According to Arch Wiki, adding “nitrogen –restore &” should be enough at boot of the desktop. And yes, I know. Arch Linux. But most of the stuff there, is like a bible. Even if you use another distribution.
This also has the added benefit of not having to run a script file. This could just be added to the “command” part of the dialog. https://wiki.archlinux.org/index.php/nitrogen#Freeze_with_dual_monitors

Matt Hartley
Member

Hi Daniel,

Sadly “nitrogen –restore &” on its own doesn’t work with Ubuntu MATE.

Using the Arch Wiki approach, I suspect, works with other desktops where some startup processes aren’t being inhibited. Without the sleep timer and xrefresh, it simply doesn’t run at all. Believe me, I’ve tested it on multiple installations of 14.04 and 16.04.
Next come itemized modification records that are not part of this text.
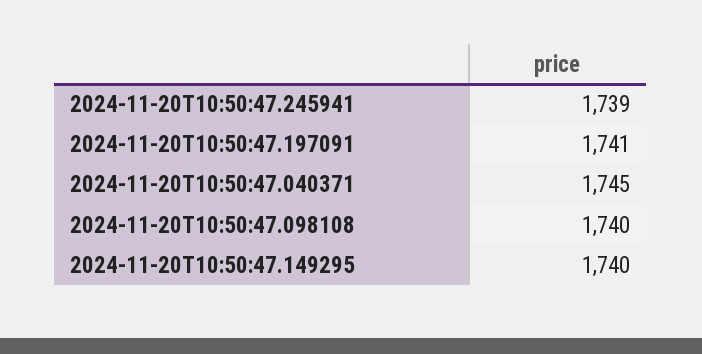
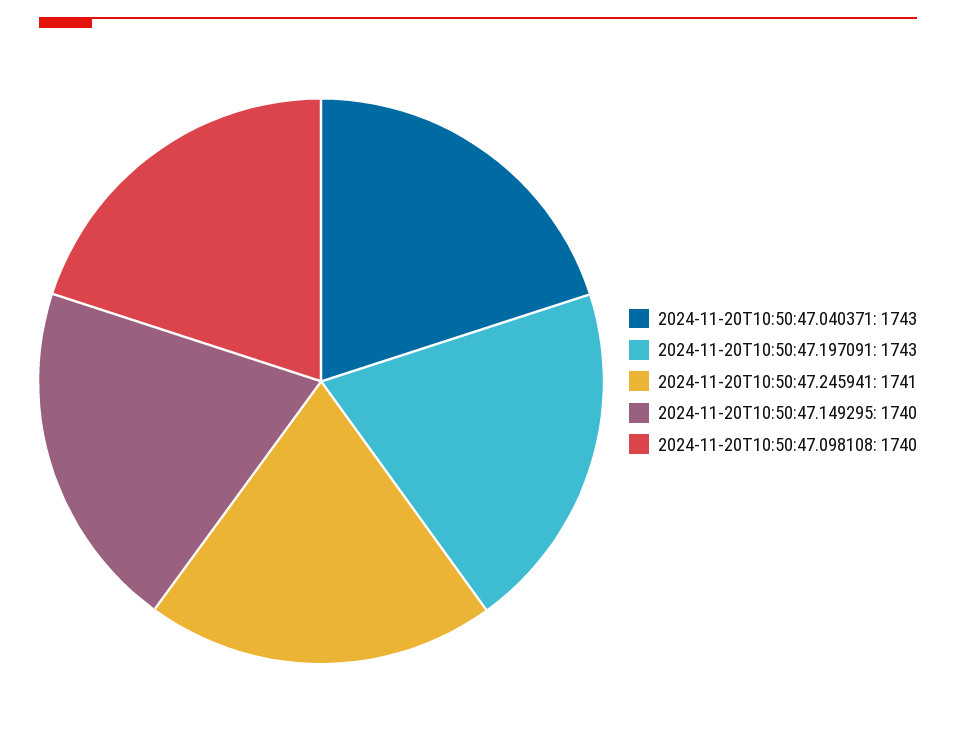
  {
-   "2024-11-20T10:50:47.245941": 1739,
+   "2024-11-20T10:50:47.245941": 1741,
-   "2024-11-20T10:50:47.197091": 1741,
+   "2024-11-20T10:50:47.197091": 1743,
-   "2024-11-20T10:50:47.040371": 1745,
+   "2024-11-20T10:50:47.040371": 1743,
    "2024-11-20T10:50:47.098108": 1740,
    "2024-11-20T10:50:47.149295": 1740
  }

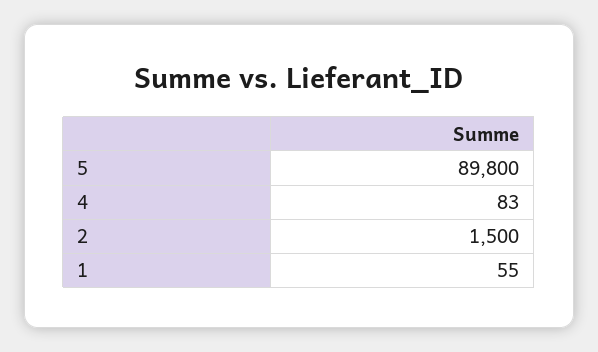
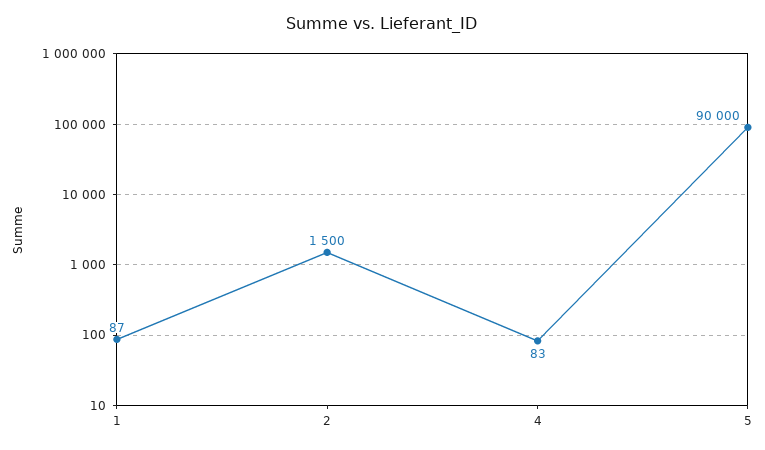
  {
-   "5": 89800,
+   "5": 90000,
    "4": 83,
    "2": 1500,
-   "1": 55
+   "1": 87
  }

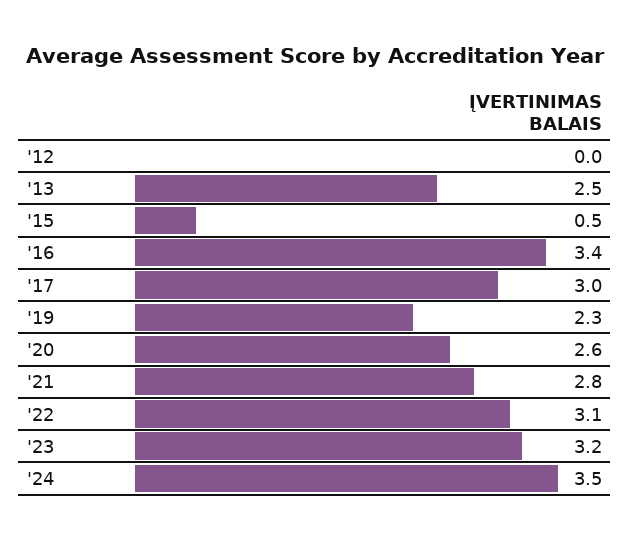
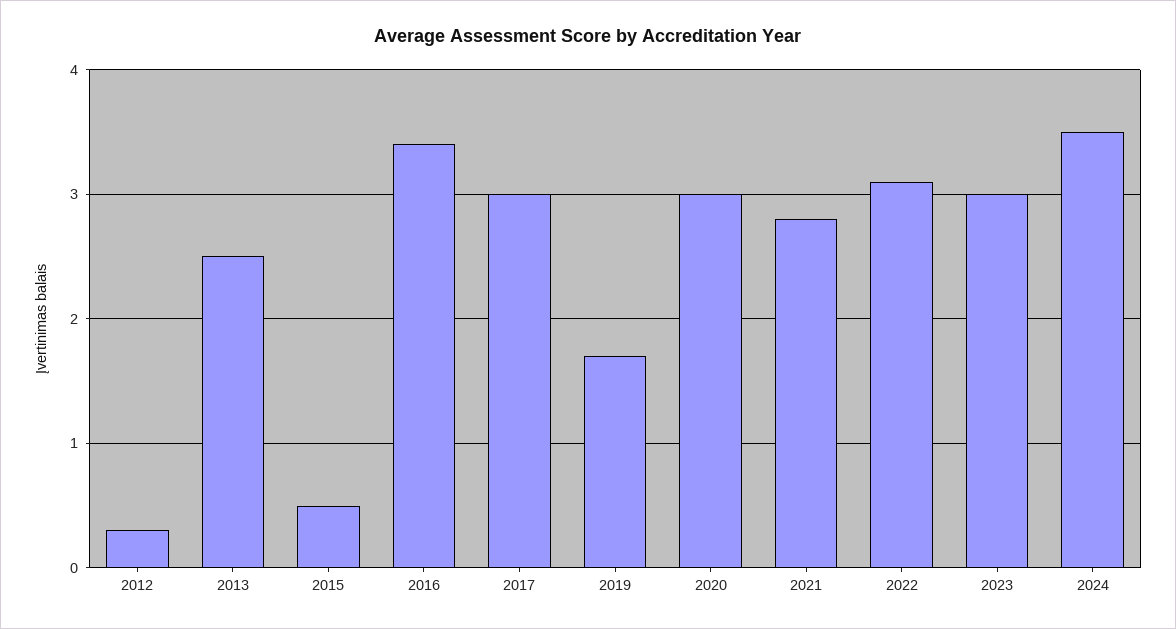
  {
-   "'12": 0,
+   "'12": 0.3,
    "'13": 2.5,
    "'15": 0.5,
    "'16": 3.4,
    "'17": 3,
-   "'19": 2.3,
+   "'19": 1.7,
-   "'20": 2.6,
+   "'20": 3,
    "'21": 2.8,
    "'22": 3.1,
-   "'23": 3.2,
+   "'23": 3,
    "'24": 3.5
  }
This is why the question likely rolled in for Linux Mint MATE edition.

Daniel Hyldebrandt Hemmingsen
Member

Oh I see. I use Debian with MATE. I don’t have two monitors – and I don’t care much for wallpapers anyway. So I haven’t tried. But the Arch Wiki, I would still say. 99% of the time, even if using another distro, is a good habit, to at least keep in mind.

Matt Hartley
Member

The Arch Wiki is an amazingly thorough resource. Most stuff is already there, usually. Sometimes there are little bits that need to be added/tweaked, but it’s a solid starting point for anyone needing a place to start from.

On my daily box, I run Variety. It’s cleaner to work with, more powerful, etc. The only hangup is using the same wallpaper on both monitors (which is what I do).